Never made it before, came out really good (thanks, youtube)...but a huge amount of dirty dishes to do.

Worth it though, happy wife, happy life. :D
 
   / Watcha eating? #586  
:laughing: Thanks Bob. It's grilled chicken salads the next couple of nights, with light dressing (maybe light....some of that crapola the wife picks up is really bad (really bad). Some of the Ken's Steakhouse light stuff is actually pretty good.
 
   / Watcha eating? #587  
:laughing: Thanks Bob. It's grilled chicken salads the next couple of nights, with light dressing (maybe light....some of that crapola the wife picks up is really bad (really bad). Some of the Ken's Steakhouse light stuff is actually pretty good.

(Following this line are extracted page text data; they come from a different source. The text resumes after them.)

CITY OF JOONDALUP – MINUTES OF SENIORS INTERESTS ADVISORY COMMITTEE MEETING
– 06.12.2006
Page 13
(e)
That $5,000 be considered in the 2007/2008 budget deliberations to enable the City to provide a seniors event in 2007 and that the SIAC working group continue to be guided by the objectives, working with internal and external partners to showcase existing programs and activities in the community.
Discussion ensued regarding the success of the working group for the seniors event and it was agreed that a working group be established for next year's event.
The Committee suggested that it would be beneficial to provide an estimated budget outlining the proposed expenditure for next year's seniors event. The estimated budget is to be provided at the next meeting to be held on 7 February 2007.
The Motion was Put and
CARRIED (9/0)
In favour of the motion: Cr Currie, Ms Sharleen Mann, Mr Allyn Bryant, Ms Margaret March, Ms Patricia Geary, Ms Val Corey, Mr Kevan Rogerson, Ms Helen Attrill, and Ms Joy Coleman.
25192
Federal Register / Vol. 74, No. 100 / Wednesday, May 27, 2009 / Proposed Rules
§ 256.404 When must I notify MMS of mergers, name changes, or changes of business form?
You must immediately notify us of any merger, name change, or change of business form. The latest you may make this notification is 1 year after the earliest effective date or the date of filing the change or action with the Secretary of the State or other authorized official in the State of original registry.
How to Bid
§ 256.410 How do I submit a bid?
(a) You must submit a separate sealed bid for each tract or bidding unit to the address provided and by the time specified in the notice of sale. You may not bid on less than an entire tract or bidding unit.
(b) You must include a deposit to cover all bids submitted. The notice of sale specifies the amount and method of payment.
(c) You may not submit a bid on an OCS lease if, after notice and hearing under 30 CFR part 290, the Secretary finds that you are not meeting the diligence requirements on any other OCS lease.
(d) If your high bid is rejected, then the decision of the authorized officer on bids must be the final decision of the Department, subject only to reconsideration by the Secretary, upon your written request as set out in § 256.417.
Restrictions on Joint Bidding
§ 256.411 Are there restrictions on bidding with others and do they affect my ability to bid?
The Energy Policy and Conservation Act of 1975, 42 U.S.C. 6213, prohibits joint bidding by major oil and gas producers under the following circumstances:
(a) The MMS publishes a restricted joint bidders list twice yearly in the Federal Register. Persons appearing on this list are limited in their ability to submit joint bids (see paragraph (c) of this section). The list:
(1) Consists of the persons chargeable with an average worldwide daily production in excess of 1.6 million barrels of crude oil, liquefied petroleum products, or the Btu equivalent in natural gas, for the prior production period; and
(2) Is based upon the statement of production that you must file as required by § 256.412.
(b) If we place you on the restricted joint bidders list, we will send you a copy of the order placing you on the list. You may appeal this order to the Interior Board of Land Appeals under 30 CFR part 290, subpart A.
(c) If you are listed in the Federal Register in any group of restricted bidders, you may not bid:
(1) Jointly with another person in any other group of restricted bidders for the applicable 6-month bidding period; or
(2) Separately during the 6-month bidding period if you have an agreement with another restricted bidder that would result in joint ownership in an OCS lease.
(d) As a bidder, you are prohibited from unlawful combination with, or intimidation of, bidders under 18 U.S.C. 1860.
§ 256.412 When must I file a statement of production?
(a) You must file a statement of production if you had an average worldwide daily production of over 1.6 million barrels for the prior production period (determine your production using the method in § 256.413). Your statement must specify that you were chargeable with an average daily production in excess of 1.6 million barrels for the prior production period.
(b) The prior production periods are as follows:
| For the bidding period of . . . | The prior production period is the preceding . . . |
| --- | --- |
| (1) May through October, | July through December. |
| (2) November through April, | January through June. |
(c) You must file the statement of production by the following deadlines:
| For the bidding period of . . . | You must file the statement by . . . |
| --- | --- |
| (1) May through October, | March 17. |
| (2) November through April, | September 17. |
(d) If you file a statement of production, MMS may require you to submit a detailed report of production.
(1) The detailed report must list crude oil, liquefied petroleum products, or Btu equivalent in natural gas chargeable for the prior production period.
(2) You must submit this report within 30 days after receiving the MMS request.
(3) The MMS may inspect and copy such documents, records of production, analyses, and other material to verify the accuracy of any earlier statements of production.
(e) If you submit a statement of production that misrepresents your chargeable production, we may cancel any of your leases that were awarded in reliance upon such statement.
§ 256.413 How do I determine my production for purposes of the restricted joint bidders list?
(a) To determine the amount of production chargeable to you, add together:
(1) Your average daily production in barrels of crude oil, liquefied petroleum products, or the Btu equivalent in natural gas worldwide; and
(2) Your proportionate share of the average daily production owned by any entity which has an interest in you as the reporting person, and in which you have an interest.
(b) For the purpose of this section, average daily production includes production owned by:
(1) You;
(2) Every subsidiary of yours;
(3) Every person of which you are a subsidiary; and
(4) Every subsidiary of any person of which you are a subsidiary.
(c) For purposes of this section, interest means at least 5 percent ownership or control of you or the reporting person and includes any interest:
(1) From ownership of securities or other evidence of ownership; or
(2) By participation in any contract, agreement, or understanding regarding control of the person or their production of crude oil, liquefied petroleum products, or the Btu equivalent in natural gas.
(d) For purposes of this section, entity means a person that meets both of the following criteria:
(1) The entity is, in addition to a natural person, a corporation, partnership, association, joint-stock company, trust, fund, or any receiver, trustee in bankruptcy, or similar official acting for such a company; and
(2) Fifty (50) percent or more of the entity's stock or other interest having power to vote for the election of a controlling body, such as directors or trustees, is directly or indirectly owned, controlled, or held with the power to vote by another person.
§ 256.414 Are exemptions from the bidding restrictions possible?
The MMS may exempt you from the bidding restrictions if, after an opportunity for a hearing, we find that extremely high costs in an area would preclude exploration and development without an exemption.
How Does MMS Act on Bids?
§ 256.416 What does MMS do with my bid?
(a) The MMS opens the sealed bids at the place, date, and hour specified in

Now that Ken's steakhouse blue cheese is about as good as it gets...Sounds like we eat about the same things with moderation as often as we can stand it...:)
 
   / Watcha eating? #588  
It's funny about some of those bleu cheese dressings that say "chunky" and the squeeze opening at the top is no bigger than about 3/16"...!
 
   / Watcha eating? #589  
If bleu cheese was the only thing that made us fat, I'd be as skinny as Olive Oyl!:D
 
   / Watcha eating? #590  
Just had this immaculate morsel for lunch in DFW. The "Locals Only" - made like a Texas burger should be! Jalepenos, American cheddar, onions, mustard, bacon and most importantly...NO MAYO! :D

Finished her off with a tasty Pearl Light! (Yes, it still exists!)

Off-Site Kitchen in Dallas. Very highly recommended!